Amid notable new products like the Apple Silicon Mac Pro and the Apple Vision Pro revealed at Monday’s WWDC 2023 keynote event, Apple presenters never once mentioned the term “AI,” a notable omission given that its competitors like Microsoft and Google have been heavily focusing on generative AI at the moment. Still, AI was a part of Apple’s presentation, just by other names.
While “AI” is a very ambiguous term these days, surrounded by both astounding advancements and extreme hype, Apple chose to avoid that association and instead focused on terms like “machine learning” and “ML.” For example, during the iOS 17 demo, SVP of Software Engineering Craig Federighi talked about improvements to autocorrect and dictation:
Autocorrect is powered by on-device machine learning, and over the years, we’ve continued to advance these models. The keyboard now leverages a transformer language model, which is state of the art for word prediction, making autocorrect more accurate than ever. And with the power of Apple Silicon, iPhone can run this model every time you tap a key.
Notably, Apple mentioned the AI term “transformer” in an Apple keynote. The company specifically talked about a “transformer language model,” which means its AI model uses the transformer architecture that has been powering many recent generative AI innovations, such as the DALL-E image generator and the ChatGPT chatbot.
A transformer model (a concept first introduced in 2017) is a type of neural network architecture used in natural language processing that employs a self-attention mechanism, allowing it to prioritize different words or elements in a sequence. Its ability to process inputs in parallel has led to significant efficiency improvements and powered breakthroughs in natural language processing (NLP) tasks such as translation, summarization, and question-answering.
Apparently, Apple’s new transformer model in iOS 17 allows sentence-level autocorrections that can finish either a word or an entire sentence when you press the space bar. It learns from your writing style as well, which guides its suggestions.
All this on-device AI processing is fairly easy for Apple because of a special portion of Apple Silicon chips (and earlier Apple chips, starting with the A11 in 2017) called the Neural Engine, which is designed to accelerate machine learning applications. Apple also said that dictation “gets a new transformer-based speech recognition model that leverages the Neural Engine to make dictation even more accurate.”
During the keynote, Apple also mentioned “machine learning” several other times: while describing a new iPad lock screen feature (“When you select a Live Photo, we use an advanced machine learning model to synthesize additional frames”); iPadOS PDF features (“Thanks to new machine learning models, iPadOS can identify the fields in a PDF so you can use AutoFill to quickly fill them out with information like names, addresses, and emails from your contacts.”); an AirPods Adaptive Audio feature (“With Personalized Volume, we use machine learning to understand your listening preferences over time”); and an Apple Watch widget feature called Smart Stack (“Smart Stack uses machine learning to show you relevant information right when you need it”).
Apple also debuted a new app called Journal that allows personal text and image journaling (kind of like an interactive diary), locked and encrypted on your iPhone. Apple said that AI plays a part, but it didn’t use the term “AI.”

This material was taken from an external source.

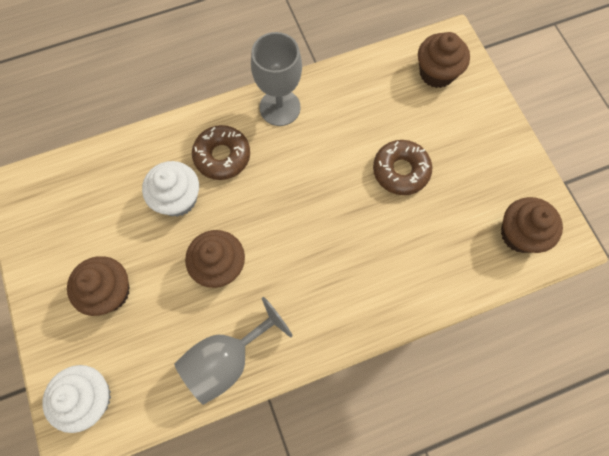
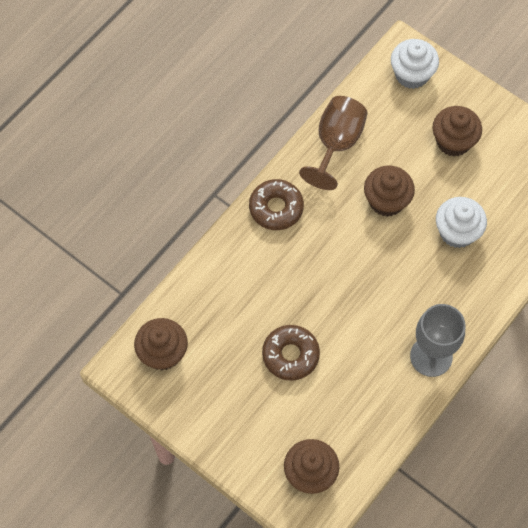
camera: 150 degrees right, 5 degrees down
(222, 156) = (448, 285): brown donut -> brown donut (276, 208)
(227, 359) = (336, 144): grey goblet -> brown goblet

“Using on-device machine learning, your iPhone can create personalized suggestions of moments to inspire your writing,” Apple said. “Suggestions will be intelligently curated from information on your iPhone, like your photos, location, music, workouts, and more. And you control what to include when you enable Suggestions and which ones to save to your Journal.”
Finally, during the demo for the new Apple Vision Pro, the company revealed that the moving image of a user’s eyes on the front of the goggles comes from a special 3D avatar created by scanning your face—and you guessed it, machine learning.